While those things keep me reading, the world-building and plot made it harder and harder to finish the book. Unfortunately, there were major issues that made this an unlikable read for me.
- The Monsters – Well this be the entire reason I wanted to read this book. I love me some fierce fighting of nasty beasties. Sadly the fighting was lackluster. There never seemed to be any real tactics for fighting or finding them. The two responses seemed to be throwing bombs at them and running away from them. Luck not strategy seemed to decide every encounter.
- The Magic – This was one of those books where ye be thrown into the magic system and have to learn as ye go. There are cool hints to how the magic is used. The main basis for magic use is amulets. I liked the idea that these amulets are highly regulated. They have to be cataloged, recharged, and recycled. However, they also made no sense. For example, if ye use them as an assassination technique there be no guarantee that the target would die. Like why try to kill a rich man by putting one in the kitchen – a place he would never go in? Plus to use one like that means that the city might be destroyed. Dumb.
- Info-Dumping – I don’t mind learning the world structure or rules as the story progresses. I do hate info-dumping. In this story, the plot abruptly stops so that Laura can give lessons to the other apprentice (a former slave) in history, magic use, politics, etc. And it is furtively done while her teacher is out. I didn’t find the history or piecemeal magic explanations to be anything but boring and nonsensical.
- The Training – This is one of those books where the teacher withholds vital information. There is only the teacher and two students protecting the entire city. If the teacher dies then the city is screwed. So why wouldn’t there be an open exchange of knowledge? Makes no sense. His method of teaching is mostly to learn on the job. No wonder he lost eight former apprentices. They spend a ton of time sitting in the shop waiting for clients or police to inform them of monster attacks. Shouldn’t that time be spent training or investigating? Also the teacher, Clae, makes the point multiple times that book learning is pointless. Then DO something.
- The Social Structure- Much of this book is spent focused on how Laura is not in the norm because she doesn’t want to get married or wear dresses. And yet the police chief is a woman. A major politician is a woman. A investigative journalist is a woman. Lots of seekers in other cities are women. These facts go against the author’s own premise of the society.
- Diversity – I support diversity in literature. Yet this book seems set in a “normative” society. Heterosexual relationships. Standard gender roles. Monogamy. Then randomly, Clae and his student have an awkward conversation about past relationships. There is a random lesbian relationship thrown in.
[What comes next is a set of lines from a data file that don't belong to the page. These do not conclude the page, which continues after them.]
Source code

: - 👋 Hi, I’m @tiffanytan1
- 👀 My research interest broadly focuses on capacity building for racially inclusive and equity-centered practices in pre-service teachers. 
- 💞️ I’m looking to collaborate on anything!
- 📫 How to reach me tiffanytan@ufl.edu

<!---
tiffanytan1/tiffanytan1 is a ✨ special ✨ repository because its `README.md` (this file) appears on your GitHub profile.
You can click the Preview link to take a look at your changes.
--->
In the context of the story, this seemed tossed in to fill a check box and to help set up a future romantic relationship between teacher and student. I was not a fan.
- Plot – There really wasn’t a cohesive story line or decent explanations for events. It felt like the author had filler around the couple of scenes she wanted to write. This book felt more like a very rough first draft that needed massive editing and rewrites. This concept should have the reader on edge instead of trying to make sense of what is happening most of the time.
Fun concepts here. I wish this one would have focused on the monster battles and how the monster fighting community works! Shame because I wanted to like this one. Unfortunately it must walk the plank! Arrrr!
So lastly . . .
Thank you Macmillian-Tor/Forge!
Goodreads has this to say about the novel:
Five hundred years ago, magi created a weapon they couldn’t control. An infestation that ate magic—and anything else it came into contact with. Enemies and allies were equally filling.
Only an elite team of non-magical humans, known as sweepers, can defuse and dispose of infestations before they spread. Most die before they finish training.
Laura, a new team member, has stayed alive longer than most. Now, she’s the last—and only—sweeper standing between the city and a massive infestation.